If I buy two hard drives, and are told they are the exact same, it shouldn't matter where I buy them from.
 
Originally posted by: Soundmanred
I bought one at Newegg and it didn't work.
I opened it up and the platters were made out of cardboard.
CARDBOARD!!

IT'S THIS ECONOMIC DOWN TURN I TELL YA!
 
No. It doesn't make any sense at all. How would this sort of business practice help WD or any hardware company for that matter?
 
Originally posted by: Soundmanred
I bought one at Newegg and it didn't work.
I opened it up and the platters were made out of cardboard.
CARDBOARD!!

Cardboard? dude I got news paper. I see they are saving the better quality stuff for you.
 
Originally posted by: Gnrslash4life
I own 2 WD drives from Newegg and both have been running for years.

agreed. I haven't had any hard drives in my machines bought from newegg, oem drives, zip zoom fly fail on me. only the really old ones picked up from surplus have had bad drives.
 
I seriously doubt your friend is correct especially when it comes to retail models ... OEM drives are also most likely the same quality when they leave the factory but I do think they get treated a bit more roughly due to inferior packaging.
 
Originally posted by: Xavier434
No. It doesn't make any sense at all. How would this sort of business practice help WD or any hardware company for that matter?

Because they could sell the lower quality ones to consumer market and sell the high quality ones for server/midrange/mainframe storage at a much higher cost.
 
How exactly does one test for the "quality" of a hard drive? I would assume there are two options, either it works or it doesn't.
 
Originally posted by: Citrix
a co-workers brother works for western-digital here in boulder and he told me that online stores get the bottom of the barrel quality when it comes to hard drives and is why online stores like newegg can sell them so cheap.

i dunno if this is true but it may explan why the hard drives i get from newegg have a higher failure rate for me.

I call BS. Online retailers are able to sell drives cheaper because they don't have to maintain store locations, inventory, and employees nation-wide.
 
let me shed some light on this matter.

newegg gets their hds cheap with their volume discount, not with lower grade products.
there are some other vendors out there that gets gray market products (products meant to be sold in other countries), and sells them for less.
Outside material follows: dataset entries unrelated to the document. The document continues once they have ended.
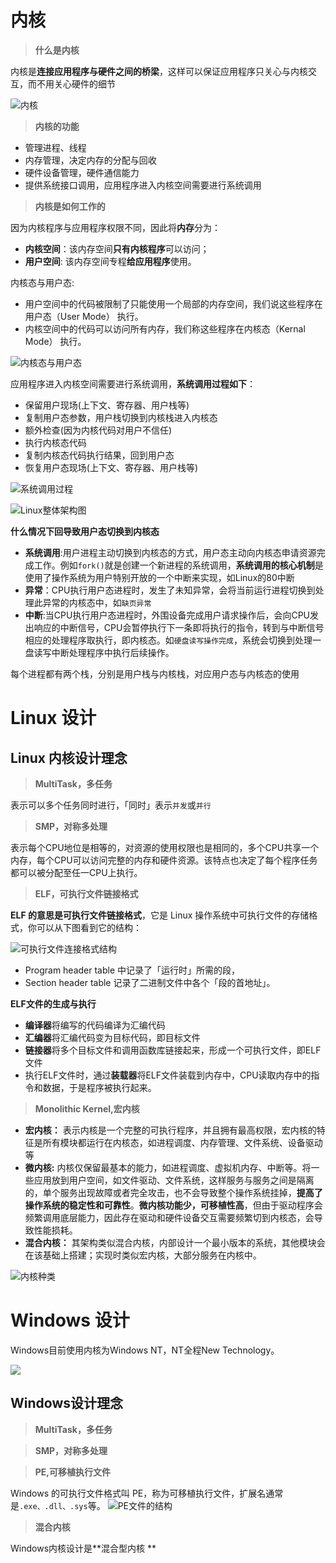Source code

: # 内核

> **什么是内核**

内核是**连接应用程序与硬件之间的桥梁**，这样可以保证应用程序只关心与内核交互，而不用关心硬件的细节

![内核](https://camo.githubusercontent.com/cc34a62de364f9304f9c6f4b79ff6af10094df1b475734ec0bcfe0cabf21c003/68747470733a2f2f63646e2e6a7364656c6976722e6e65742f67682f7869616f6c696e636f6465722f496d616765486f737434406d61696e2f2545362539332538442545342542442539432545372542332542422545372542422539462f2545352538362538352545362541302542382f4b65726e656c5f4c61796f75742e706e67)

> **内核的功能**

- 管理进程、线程
- 内存管理，决定内存的分配与回收
- 硬件设备管理，硬件通信能力
- 提供系统接口调用，应用程序进入内核空间需要进行系统调用

> **内核是如何工作的**

因为内核程序与应用程序权限不同，因此将**内存**分为：

- **内核空间**：该内存空间**只有内核程序**可以访问；
- **用户空间**: 该内存空间专程**给应用程序**使用。

内核态与用户态:

- 用户空间中的代码被限制了只能使用一个局部的内存空间，我们说这些程序在用户态（User Mode） 执行。
- 内核空间中的代码可以访问所有内存，我们称这些程序在内核态（Kernal Mode） 执行。

![内核态与用户态](https://image-static.segmentfault.com/427/529/4275291977-9b51cd6b3651f7d6_fix732)

应用程序进入内核空间需要进行系统调用，**系统调用过程如下**：

- 保留用户现场(上下文、寄存器、用户栈等)
- 复制用户态参数，用户栈切换到内核栈进入内核态
- 额外检查(因为内核代码对用户不信任)
- 执行内核态代码
- 复制内核态代码执行结果，回到用户态
- 恢复用户态现场(上下文、寄存器、用户栈等)

![系统调用过程](https://camo.githubusercontent.com/82fefde343496ea1deb5ed1bccc434795dc9337df828552d49597995430e0cd6/68747470733a2f2f63646e2e6a7364656c6976722e6e65742f67682f7869616f6c696e636f6465722f496d616765486f737434406d61696e2f2545362539332538442545342542442539432545372542332542422545372542422539462f2545352538362538352545362541302542382f73797374656d63616c6c2e706e67)

![Linux整体架构图](https://image-static.segmentfault.com/321/551/321551930-22538985870aeeb2_fix732)

**什么情况下回导致用户态切换到内核态**

- **系统调用**:用户进程主动切换到内核态的方式，用户态主动向内核态申请资源完成工作。例如`fork()`就是创建一个新进程的系统调用，**系统调用的核心机制**是使用了操作系统为用户特别开放的一个中断来实现，如Linux的80中断
- **异常**：CPU执行用户态进程时，发生了未知异常，会将当前运行进程切换到处理此异常的内核态中，如`缺页异常`
- **中断**:当CPU执行用户态进程时，外围设备完成用户请求操作后，会向CPU发出响应的中断信号，CPU会暂停执行下一条即将执行的指令，转到与中断信号相应的处理程序取执行，即内核态。如`硬盘读写操作完成`，系统会切换到处理一盘读写中断处理程序中执行后续操作。

每个进程都有两个栈，分别是用户栈与内核栈，对应用户态与内核态的使用

# Linux 设计

## Linux 内核设计理念

> **MultiTask，多任务**

表示可以多个任务同时进行，「同时」表示`并发`或`并行`

> **SMP，对称多处理**

表示每个CPU地位是相等的，对资源的使用权限也是相同的，多个CPU共享一个内存，每个CPU可以访问完整的内存和硬件资源。该特点也决定了每个程序任务都可以被分配至任一CPU上执行。

> **ELF，可执行文件链接格式**

**ELF 的意思是可执行文件链接格式**，它是 Linux 操作系统中可执行文件的存储格式，你可以从下图看到它的结构：

![可执行文件连接格式结构](https://camo.githubusercontent.com/d92b44c8fc96ba679b1489cabd58892407786c4a3e106be9c2e47d7095f74055/68747470733a2f2f63646e2e6a7364656c6976722e6e65742f67682f7869616f6c696e636f6465722f496d616765486f737434406d61696e2f2545362539332538442545342542442539432545372542332542422545372542422539462f2545352538362538352545362541302542382f456c662e706e67)

- Program header table 中记录了「运行时」所需的段，
-  Section header table 记录了二进制文件中各个「段的首地址」。

**ELF文件的生成与执行**
- **编译器**将编写的代码编译为汇编代码
- **汇编器**将汇编代码变为目标代码，即目标文件
- **链接器**将多个目标文件和调用函数库链接起来，形成一个可执行文件，即ELF文件
- 执行ELF文件时，通过**装载器**将ELF文件装载到内存中，CPU读取内存中的指令和数据，于是程序被执行起来。

> **Monolithic Kernel,宏内核**

- **宏内核：** 表示内核是一个完整的可执行程序，并且拥有最高权限，宏内核的特征是所有模块都运行在内核态，如进程调度、内存管理、文件系统、设备驱动等
- **微内核:** 内核仅保留最基本的能力，如进程调度、虚拟机内存、中断等。将一些应用放到用户空间，如文件驱动、文件系统，这样服务与服务之间是隔离的，单个服务出现故障或者完全攻击，也不会导致整个操作系统挂掉，**提高了操作系统的稳定性和可靠性**。**微内核功能少，可移植性高**，但由于驱动程序会频繁调用底层能力，因此存在驱动和硬件设备交互需要频繁切到内核态，会导致性能损耗。
- **混合内核：** 其架构类似混合内核，内部设计一个最小版本的系统，其他模块会在该基础上搭建；实现时类似宏内核，大部分服务在内核中。

![内核种类](https://camo.githubusercontent.com/29cf7bdaaa70b298ac08f94f2327afab3c3ee9c3fb878331ec4288d2e60d9f8c/68747470733a2f2f63646e2e6a7364656c6976722e6e65742f67682f7869616f6c696e636f6465722f496d616765486f737434406d61696e2f2545362539332538442545342542442539432545372542332542422545372542422539462f2545352538362538352545362541302542382f4f532d737472756374757265322e706e67)

# Windows 设计

Windows目前使用内核为Windows NT，NT全程New Technology。

![](https://camo.githubusercontent.com/6bc7453609f236f5eabb051666ffc2d27664ea8fbbf41d1da17aaf5d2a43ea4d/68747470733a2f2f63646e2e6a7364656c6976722e6e65742f67682f7869616f6c696e636f6465722f496d616765486f737434406d61696e2f2545362539332538442545342542442539432545372542332542422545372542422539462f2545352538362538352545362541302542382f77696e646f774e542e706e67)

## Windows设计理念

> **MultiTask，多任务**

> **SMP，对称多处理**

> **PE,可移植执行文件**

Windows 的可执行文件格式叫 PE，称为可移植执行文件，扩展名通常是`.exe、.dll、.sys`等。
![PE文件的结构](https://camo.githubusercontent.com/28c0458be33abc0e4f777649062d69d2527e039159edc020c7c7407670bbd6d4/68747470733a2f2f63646e2e6a7364656c6976722e6e65742f67682f7869616f6c696e636f6465722f496d616765486f737434406d61696e2f2545362539332538442545342542442539432545372542332542422545372542422539462f2545352538362538352545362541302542382f70652e706e67)

> **混合内核**

Windows内核设计是**混合型内核
**
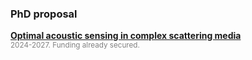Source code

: <h3> PhD proposal </h3>

<p> 
<b> <a href="/assets/openings/phd_proposal_acoustic_sensing_en.pdf">Optimal acoustic sensing in complex scattering media</a></b><br />
<small><span style="color:Gray;">2024-2027. Funding already secured.</span></small>
</p>


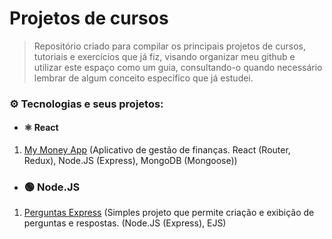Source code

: # Projetos de cursos

> Repositório criado para compilar os principais projetos de cursos, tutoriais e exercícios que já fiz, visando organizar meu github e utilizar este espaço como um guia, consultando-o quando necessário lembrar de algum conceito específico que já estudei.

### ⚙️ Tecnologias e seus projetos:

- #### ⚛️ React
1. [My Money App](https://github.com/ldsmaga/projetos-cursos/tree/main/my-money-app) (Aplicativo de gestão de finanças. React (Router, Redux), Node.JS (Express), MongoDB (Mongoose))

- ### 🟢 Node.JS
1. [Perguntas Express](https://github.com/ldsmaga/projetos-cursos/tree/main/perguntas-express) (Simples projeto que permite criação e exibição de perguntas e respostas. (Node.JS (Express), EJS)
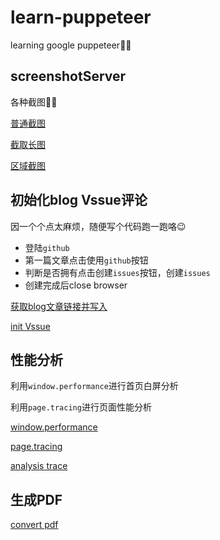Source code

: # learn-puppeteer
learning google puppeteer🐱‍👓

## screenshotServer

各种截图🐱‍💻

[普通截图](https://github.com/blacklisten/learn-puppeteer/blob/master/screenshotServer/screenshotPage.js)

[截取长图](https://github.com/blacklisten/learn-puppeteer/blob/master/screenshotServer/screenshotPageFullScreen.js)

[区域截图](https://github.com/blacklisten/learn-puppeteer/blob/master/screenshotServer/screenshotPageArea.js)

## 初始化blog Vssue评论

因一个个点太麻烦，随便写个代码跑一跑咯😉

- 登陆`github`
- 第一篇文章点击使用`github`按钮
- 判断是否拥有点击创建`issues`按钮，创建`issues`
- 创建完成后close browser

[获取blog文章链接并写入](https://github.com/blacklisten/learn-puppeteer/blob/master/climbServer/getTitleDatas.js)

[init Vssue](https://github.com/blacklisten/learn-puppeteer/blob/master/climbServer/index.js)

## 性能分析

利用`window.performance`进行首页白屏分析

利用`page.tracing`进行页面性能分析

[window.performance](https://developer.mozilla.org/zh-CN/docs/Web/API/Window/performance)

[page.tracing](https://zhaoqize.github.io/puppeteer-api-zh_CN/#?product=Puppeteer&version=v4.0.0&show=api-class-tracing)

[analysis trace](https://github.com/blacklisten/learn-puppeteer/blob/master/analysisTrace/index.js)

## 生成PDF

[convert pdf](https://github.com/blacklisten/learn-puppeteer/blob/master/convertPdf/index.js)
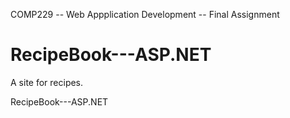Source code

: COMP229 -- Web Appplication Development -- Final Assignment

# RecipeBook---ASP.NET
A site for recipes.

RecipeBook---ASP.NET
newegg is a seagate authorized retailer, which means that they cannot sell gray market products.

as for gray market products, i'm sure others in the industry can give better info.
but in general, different countries have different laws that the manufacturers have to abide by.
that may or may not mean depreciation in quality.

so clearly, it's not a online vs b&m.
 
Originally posted by: spidey07
Originally posted by: Xavier434
No. It doesn't make any sense at all. How would this sort of business practice help WD or any hardware company for that matter?

Because they could sell the lower quality ones to consumer market and sell the high quality ones for server/midrange/mainframe storage at a much higher cost.

Yeah they devote more resources to those lines, but those systems would use SCSI, not IDE. Hence irrelevant to the topic of the thread.

If anything, the big OEM manufacturers get the crap drives, they are more often a lot noisier and a lot slower that drives given to retailers.
 
Also, lots of the HDs you get from newegg are "white box", meaning less cost for materials used in the retail packaging
 
Originally posted by: waggy
wait!? aint this the same thing that most here claim Walmart does?
Exactly my thoughts, Target Tide is higher quality than Walmart Tide:roll:

Tell your reference that he's smoking something good.